> ASSIGNMENT
Look for the line containing "dB | 3.0 | 4.0 |" in the listing below. Retype that line and every subsequent line through the last one, and only those.
** RECORDS FOR THE TASK follows **
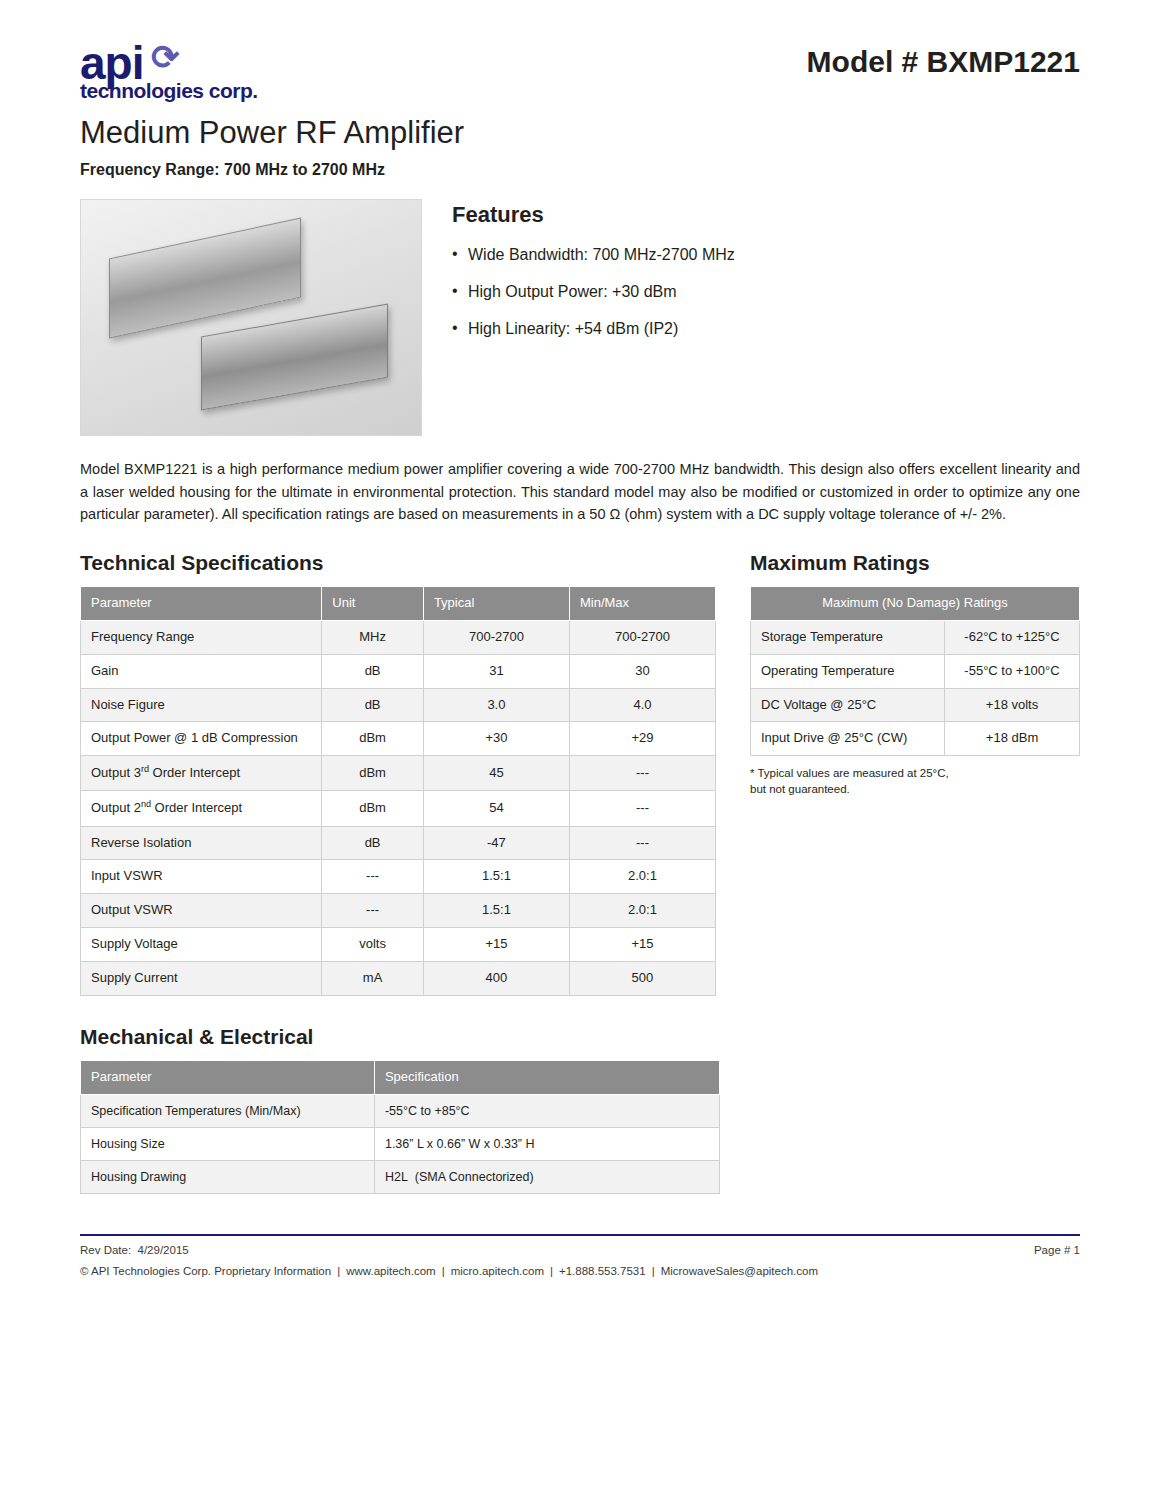api⟳
technologies corp.
Model # BXMP1221
Medium Power RF Amplifier
Frequency Range: 700 MHz to 2700 MHz
Features
Wide Bandwidth: 700 MHz-2700 MHz
High Output Power: +30 dBm
High Linearity: +54 dBm (IP2)
Model BXMP1221 is a high performance medium power amplifier covering a wide 700-2700 MHz bandwidth. This design also offers excellent linearity and a laser welded housing for the ultimate in environmental protection. This standard model may also be modified or customized in order to optimize any one particular parameter). All specification ratings are based on measurements in a 50 Ω (ohm) system with a DC supply voltage tolerance of +/- 2%.
Technical Specifications
| Parameter | Unit | Typical | Min/Max |
| --- | --- | --- | --- |
| Frequency Range | MHz | 700-2700 | 700-2700 |
| Gain | dB | 31 | 30 |
| Noise Figure | dB | 3.0 | 4.0 |
| Output Power @ 1 dB Compression | dBm | +30 | +29 |
| Output 3 rd Order Intercept | dBm | 45 | --- |
| Output 2 nd Order Intercept | dBm | 54 | --- |
| Reverse Isolation | dB | -47 | --- |
| Input VSWR | --- | 1.5:1 | 2.0:1 |
| Output VSWR | --- | 1.5:1 | 2.0:1 |
| Supply Voltage | volts | +15 | +15 |
| Supply Current | mA | 400 | 500 |
Maximum Ratings
| Maximum (No Damage) Ratings |
| --- |
| Storage Temperature | -62°C to +125°C |
| Operating Temperature | -55°C to +100°C |
| DC Voltage @ 25°C | +18 volts |
| Input Drive @ 25°C (CW) | +18 dBm |
* Typical values are measured at 25°C,
but not guaranteed.
Mechanical & Electrical
| Parameter | Specification |
| --- | --- |
| Specification Temperatures (Min/Max) | -55°C to +85°C |
| Housing Size | 1.36” L x 0.66” W x 0.33” H |
| Housing Drawing | H2L (SMA Connectorized) |
Rev Date: 4/29/2015
Page # 1
© API Technologies Corp. Proprietary Information|www.apitech.com|micro.apitech.com|+1.888.553.7531|MicrowaveSales@apitech.com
** End of RECORDS FOR THE TASK **
> RESPONSE TO THIS TASK
| Noise Figure | dB | 3.0 | 4.0 |
| Output Power @ 1 dB Compression | dBm | +30 | +29 |
| Output 3 rd Order Intercept | dBm | 45 | --- |
| Output 2 nd Order Intercept | dBm | 54 | --- |
| Reverse Isolation | dB | -47 | --- |
| Input VSWR | --- | 1.5:1 | 2.0:1 |
| Output VSWR | --- | 1.5:1 | 2.0:1 |
| Supply Voltage | volts | +15 | +15 |
| Supply Current | mA | 400 | 500 |
Maximum Ratings
| Maximum (No Damage) Ratings |
| --- |
| Storage Temperature | -62°C to +125°C |
| Operating Temperature | -55°C to +100°C |
| DC Voltage @ 25°C | +18 volts |
| Input Drive @ 25°C (CW) | +18 dBm |
* Typical values are measured at 25°C,
but not guaranteed.
Mechanical & Electrical
| Parameter | Specification |
| --- | --- |
| Specification Temperatures (Min/Max) | -55°C to +85°C |
| Housing Size | 1.36” L x 0.66” W x 0.33” H |
| Housing Drawing | H2L (SMA Connectorized) |
Rev Date: 4/29/2015
Page # 1
© API Technologies Corp. Proprietary Information|www.apitech.com|micro.apitech.com|+1.888.553.7531|MicrowaveSales@apitech.com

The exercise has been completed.